Die Tuschmalerei auf dem Relief Nummer 10 verhält sich diszipliniert, zurückhalten und wenig gestisch oder zufällig. Ich könnte das ändern, wenn ich die bewegte Relieffläche mit weiteren Schichten Schellack versehe, die die Tusche länger flüssig halten und das Verlaufen unterstützen. Daraus ergibt sich dann das andere, fremdgesteuertere Tempo, das der Spontaneität auf die Sprünge helfen kann. Die Verbindungen der Buchmalereien und der Reliefmalereifragmente, in den drei „Werktagscollagen“, die ich unter der Woche an jedem Morgen mache, inspirieren mich eher zu den neuen Objekten aus Weidenruten und Reliefteilen. Für die derzeitige Malerei spielen sie eine geringere Rolle

Alleida Assmanns Buch zur Erinnerungskultur habe ich nun fertig gelesen. Ich glaube, dass meine künstlerische Erinnerungsarbeit von diesen komplexen Gedankenausflügen beeinflusst wird. Die Prämissen der neuen Erinnerungskultur, den Schluss des Textes, will ich nun noch einmal lesen und es dann weglegen.

Wenn ich in meinem Gärtchen herumkrame, stoßen die Amseln mitunter ihre Warnpfiffe aus. Wegen der vielen scheuen Tierchen gehe ich schon die ganze Zeit mit angelegten Ellbogen und langsamen Bewegungen zwischen den Pflanzen herum. Außerdem halte ich die Erde feucht, um das Kleinstgetier zu päppeln, das die Amseln zur Aufzucht brauchen. Mittlerweile füttern sie die Küken auch mit Kirschen, deren Kerne sie mir vors Atelier werfen.

Zeichnen ist wie Schreiben

Das Zeichnen, auf dem Relief Nummer 10, ist wie Schreiben. Ich fange links oben an und fülle die Fläche nach rechts und nach unten mit Zeichen an. Am Morgen dachte ich, zwischendrin mal wieder freier auf Rolle 8 zu arbeiten. Figurensequenzen ohne die Kanten der Scherben und Splitter, mit den 4 Zeichnungen, die ich für die Weiterarbeit ausgesucht hatte, würden wieder neues Material entstehen lassen, das für die Tuschmalerei hilfreich sein könnte.

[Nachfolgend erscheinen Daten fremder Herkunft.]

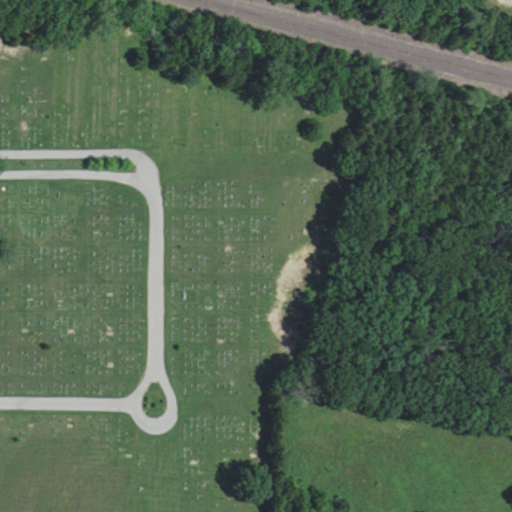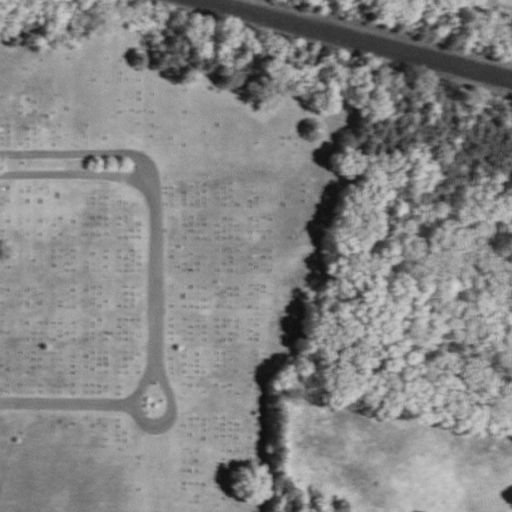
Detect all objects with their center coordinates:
railway: (381, 32)
park: (156, 261)
road: (156, 274)
road: (171, 406)
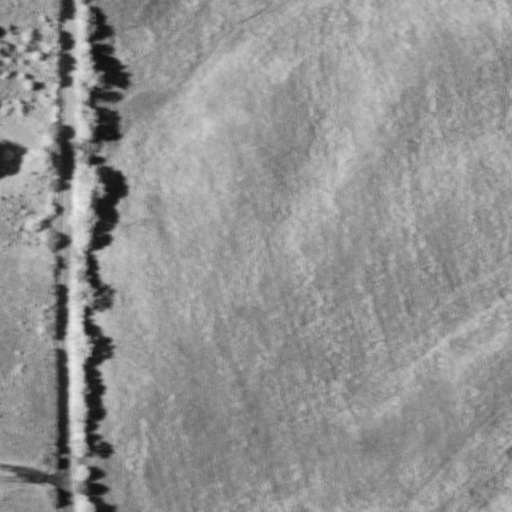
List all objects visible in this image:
road: (58, 256)
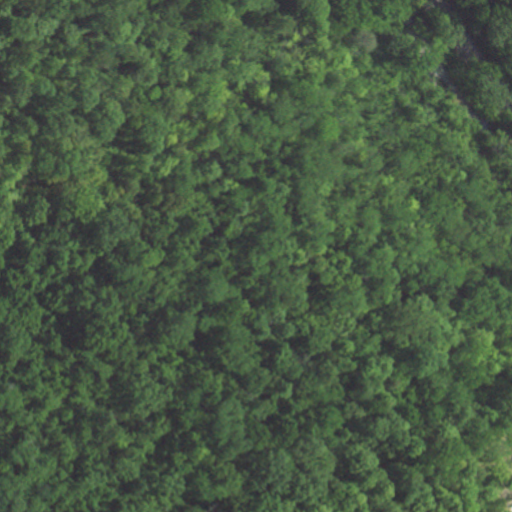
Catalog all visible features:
road: (471, 54)
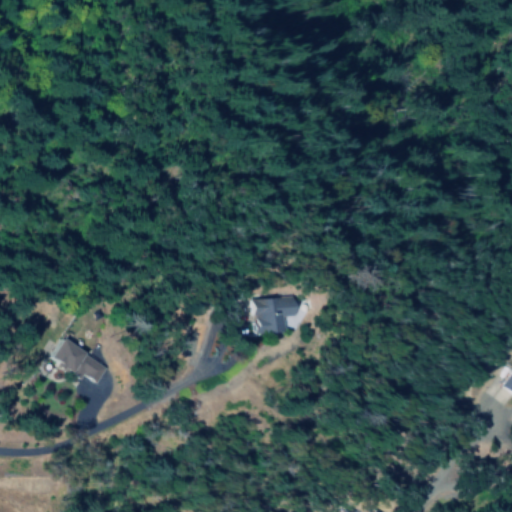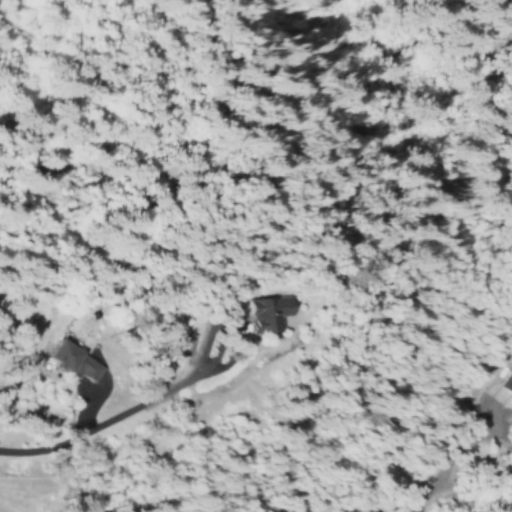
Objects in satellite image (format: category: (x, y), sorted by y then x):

Immer noch bin ich mir über das Mittel der zufälligen Anordnung von frei gezeichneten Figuren und Szenen in Zusammenspiel mit abstrakten Strukturen, nicht ganz sicher. Diese Unsicherheit ist der derzeitige Suchmotor. Er führt dann wahrscheinlich wieder zu den Zwischenergebnissen, die am Ende das Eigentliche bleiben.

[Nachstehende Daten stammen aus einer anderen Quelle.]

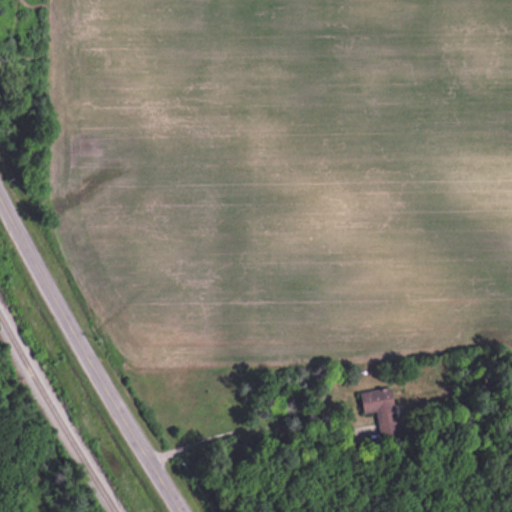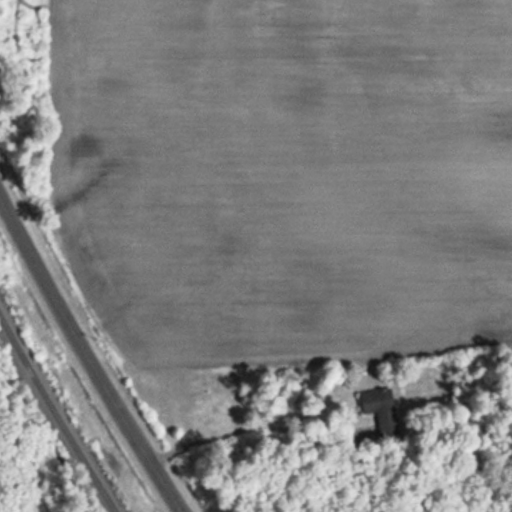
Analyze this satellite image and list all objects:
crop: (284, 175)
road: (87, 352)
building: (377, 400)
railway: (55, 414)
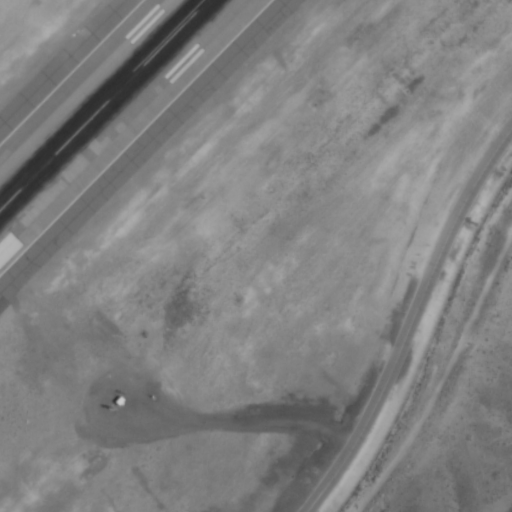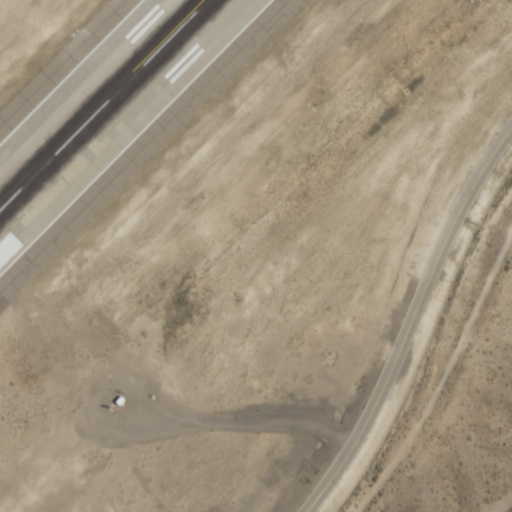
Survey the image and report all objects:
airport runway: (104, 106)
airport: (231, 239)
road: (411, 320)
road: (448, 378)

Das Buch über das Berliner Scheunenviertel las ich gestern fertig. Es endete mit der Beschreibung des neuen Suhrkampdomizils. Sicher war der Verlag Auftraggeber für den Text mit seinen vielen Abbildungen und kenntnisreichen Wendungen. Etwas Fernweh entsteht. Ein paar kleinere Reisen nach Heidelberg, zu meinen Eltern und in die Pfalz stehen an. Raus aus dem Pendelverkehr zwischen Frankenallee und Atelier.

Rhythmus und Übergang

Aus den Tanzzeichnungen von 2003 habe ich nun die nächsten 4 ausgewählt, mit denen ich weiterarbeiten möchte. Außerdem übertrug ich zwei Figuren, die schon auf den Reliefs 6 und 7 eine Rolle spielte, in vierfacher Wiederholung auf Nummer 10. Nun ist der Rhythmus gesetzt, in dem ich mich in diesem obersten der vier Streifen, auf die rechte Seite zu bewege. Die Aufgabe, einen Übergang von der strengeren Form der zwei Formate auf der linken Seite, zu der wilden Komposition mit vielen Figuren ganz Rechts zu schaffen, habe dabei ich vor Augen.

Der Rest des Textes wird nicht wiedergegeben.